WHAT TO PRODUCE: The records that follow should be returned exactly, pictures excluded.

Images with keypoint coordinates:
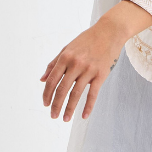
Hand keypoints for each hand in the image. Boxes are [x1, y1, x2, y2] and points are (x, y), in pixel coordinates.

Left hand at [40, 0, 151, 120]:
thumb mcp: (67, 48)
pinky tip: (84, 116)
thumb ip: (54, 64)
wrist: (109, 32)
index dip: (47, 94)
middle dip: (56, 105)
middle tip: (52, 116)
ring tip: (65, 119)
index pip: (52, 80)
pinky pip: (93, 94)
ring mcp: (89, 70)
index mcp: (65, 57)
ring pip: (76, 94)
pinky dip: (88, 106)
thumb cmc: (87, 40)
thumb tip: (42, 80)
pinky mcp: (101, 74)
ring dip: (69, 108)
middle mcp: (75, 64)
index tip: (45, 104)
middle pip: (62, 89)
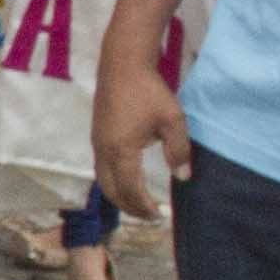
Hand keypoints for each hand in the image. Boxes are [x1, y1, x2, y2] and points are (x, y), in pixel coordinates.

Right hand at [92, 59, 189, 221]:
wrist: (122, 64)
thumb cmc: (149, 91)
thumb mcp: (172, 121)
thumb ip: (178, 150)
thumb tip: (183, 177)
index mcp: (121, 150)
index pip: (130, 190)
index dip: (143, 206)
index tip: (158, 214)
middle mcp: (104, 151)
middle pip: (111, 191)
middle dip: (129, 207)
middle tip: (149, 215)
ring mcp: (97, 143)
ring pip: (103, 181)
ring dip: (119, 196)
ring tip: (137, 203)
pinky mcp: (96, 135)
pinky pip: (101, 168)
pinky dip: (113, 182)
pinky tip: (126, 179)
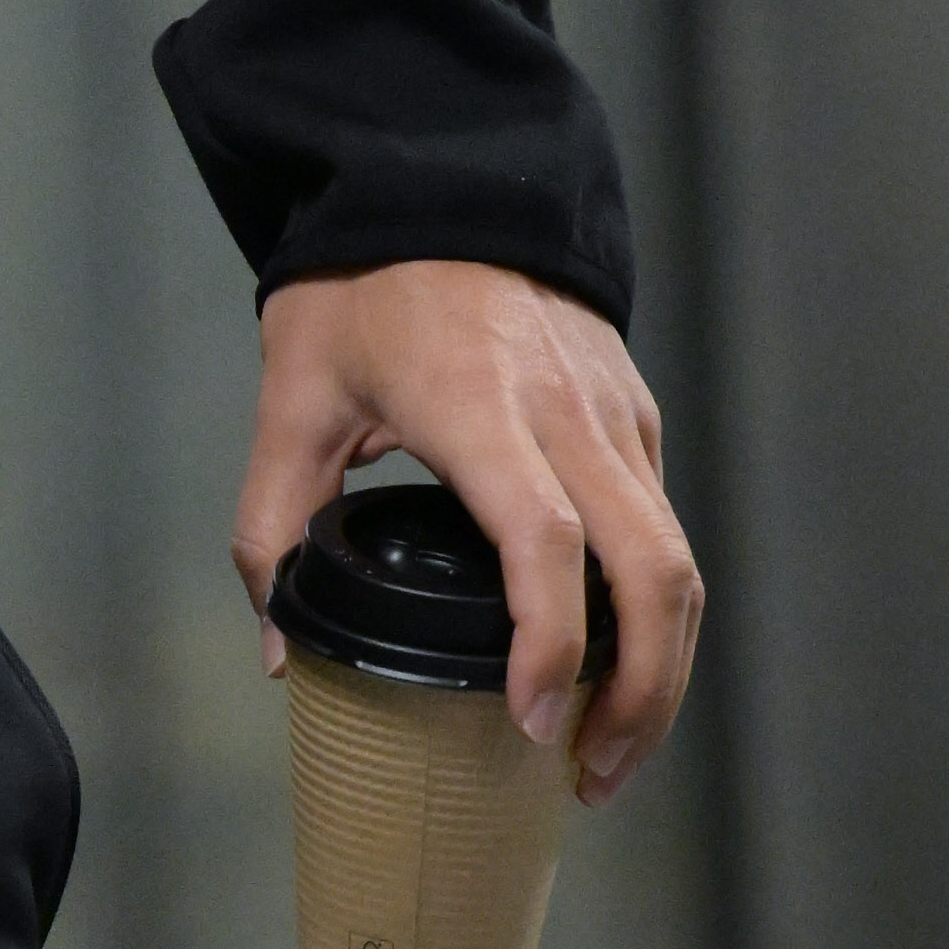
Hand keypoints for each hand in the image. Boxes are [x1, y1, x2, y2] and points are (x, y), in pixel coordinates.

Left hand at [237, 261, 701, 807]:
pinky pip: (664, 522)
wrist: (440, 173)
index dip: (551, 642)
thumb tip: (281, 653)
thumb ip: (271, 524)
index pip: (542, 539)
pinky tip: (616, 664)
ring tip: (608, 749)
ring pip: (676, 557)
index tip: (534, 723)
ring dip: (663, 667)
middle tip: (588, 775)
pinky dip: (657, 609)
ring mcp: (614, 408)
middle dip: (640, 692)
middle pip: (649, 569)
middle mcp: (564, 409)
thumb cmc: (357, 286)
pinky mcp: (636, 410)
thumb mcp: (291, 393)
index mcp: (474, 402)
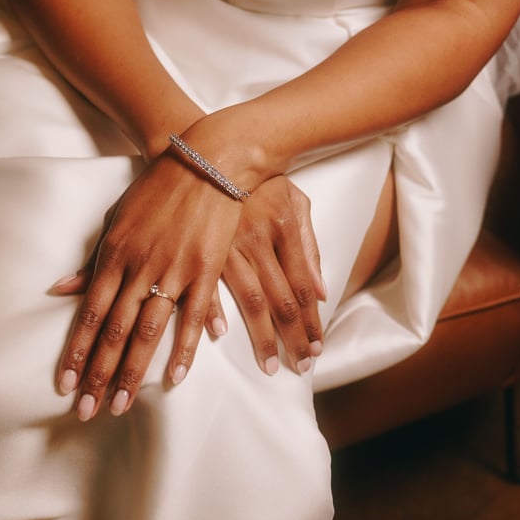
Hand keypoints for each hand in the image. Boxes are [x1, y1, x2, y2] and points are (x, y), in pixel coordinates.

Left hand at [51, 153, 242, 419]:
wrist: (205, 163)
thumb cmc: (155, 193)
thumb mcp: (115, 222)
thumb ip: (91, 263)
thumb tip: (58, 290)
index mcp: (114, 257)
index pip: (90, 315)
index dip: (76, 352)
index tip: (65, 385)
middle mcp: (139, 269)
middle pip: (114, 333)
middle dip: (97, 375)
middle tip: (85, 411)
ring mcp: (173, 272)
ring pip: (147, 332)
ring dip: (131, 373)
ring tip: (119, 405)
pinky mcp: (204, 273)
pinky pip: (191, 319)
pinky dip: (182, 351)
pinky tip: (171, 380)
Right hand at [206, 176, 325, 375]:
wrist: (206, 151)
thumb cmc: (256, 178)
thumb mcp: (292, 200)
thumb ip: (309, 246)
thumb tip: (322, 293)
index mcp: (283, 226)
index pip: (303, 285)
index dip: (312, 321)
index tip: (317, 350)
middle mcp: (258, 239)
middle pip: (282, 301)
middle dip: (294, 338)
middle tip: (301, 368)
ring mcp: (226, 244)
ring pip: (250, 300)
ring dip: (262, 338)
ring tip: (270, 366)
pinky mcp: (196, 247)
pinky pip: (205, 284)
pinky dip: (212, 309)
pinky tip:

TASK RESULT:
Hand keypoints for each hand in the image. Boxes are [x1, y1, x2, y2] and points are (x, y), in pixel coordinates.

Left hand at [40, 0, 151, 120]:
thumb mcp: (67, 48)
pinky tip: (84, 116)
thumb ip: (54, 64)
wrist: (109, 32)
index dip: (47, 94)
middle dip: (56, 105)
middle tip: (52, 116)
ring tip: (65, 119)
index pip: (52, 80)
pinky pip: (93, 94)
ring mcp: (89, 70)
index mcp: (65, 57)
ring pip: (76, 94)
pinky dip: (88, 106)
thumb cmc: (87, 40)
thumb tip: (42, 80)
pinky mcp: (101, 74)
ring dip: (69, 108)
middle mcp: (75, 64)
index tip: (45, 104)
middle pip: (62, 89)
Hand keypoints for each hand in the image. Boxes are [x1, y1, x2, y2] and points are (x, y), in pixel coordinates.

Right hand at [92, 59, 189, 221]:
wrist: (122, 64)
thumb cmc: (149, 91)
thumb mcp: (172, 121)
thumb ip: (178, 150)
thumb tip: (183, 177)
index mcp: (121, 150)
index pip: (130, 190)
index dip: (143, 206)
index tip: (158, 214)
middle mcp: (104, 151)
middle pip: (111, 191)
middle dip: (129, 207)
middle tip: (149, 215)
ring mcp: (97, 143)
ring pip: (103, 181)
ring dip: (119, 196)
ring tip: (137, 203)
pinky mcp: (96, 135)
pinky pip: (101, 168)
pinky dip: (113, 182)
pinky tip: (126, 179)
Hand keypoints for each hand in the image. Boxes are [x1, y1, x2, y2] and points are (x, y), in pixel coordinates.

Left hand at [237, 261, 701, 807]:
pinky pip: (664, 522)
wrist: (440, 173)
index dip: (551, 642)
thumb tip: (281, 653)
thumb ip: (271, 524)
index pip: (542, 539)
pinky tip: (616, 664)
ring tip: (608, 749)
ring pip: (676, 557)
index tip: (534, 723)
ring dip: (663, 667)
middle tip: (588, 775)
pinky dip: (657, 609)
ring mcp: (614, 408)
middle dip: (640, 692)
middle pip: (649, 569)
middle mcp: (564, 409)
thumb cmc: (357, 286)
pinky mcp: (636, 410)
thumb mcp: (291, 393)
index mcp: (474, 402)
Hand keypoints for each hand in the image. Boxes are [x1, y1, x2, y2] and points are (x, y), in pixel coordinates.

Left hand at [51, 153, 242, 419]:
wrist: (205, 163)
thumb cmc: (155, 193)
thumb mcp: (115, 222)
thumb ip: (91, 263)
thumb tip: (58, 290)
index mcp: (114, 257)
index pip: (90, 315)
index dip: (76, 352)
index tip: (65, 385)
middle mcp: (139, 269)
middle pip: (114, 333)
middle dip: (97, 375)
middle tip: (85, 411)
ring mcp: (173, 272)
ring pip: (147, 332)
ring dip: (131, 373)
ring tip: (119, 405)
pinky mcp: (204, 273)
pinky pip: (191, 319)
pinky dip: (182, 351)
pinky tip: (171, 380)
Right hand at [206, 176, 325, 375]:
wrist: (206, 151)
thumb cmc: (256, 178)
thumb mcp: (292, 200)
thumb ip: (309, 246)
thumb tip: (322, 293)
index mcp: (283, 226)
index pip: (303, 285)
index dip: (312, 321)
index tip: (317, 350)
middle mcp: (258, 239)
middle pip: (282, 301)
middle dip: (294, 338)
middle tip: (301, 368)
ring mcp: (226, 244)
ring pip: (250, 300)
ring dip: (262, 338)
ring tip: (270, 366)
pinky mcp: (196, 247)
pinky pip: (205, 284)
pinky dip: (212, 309)
pinky tip:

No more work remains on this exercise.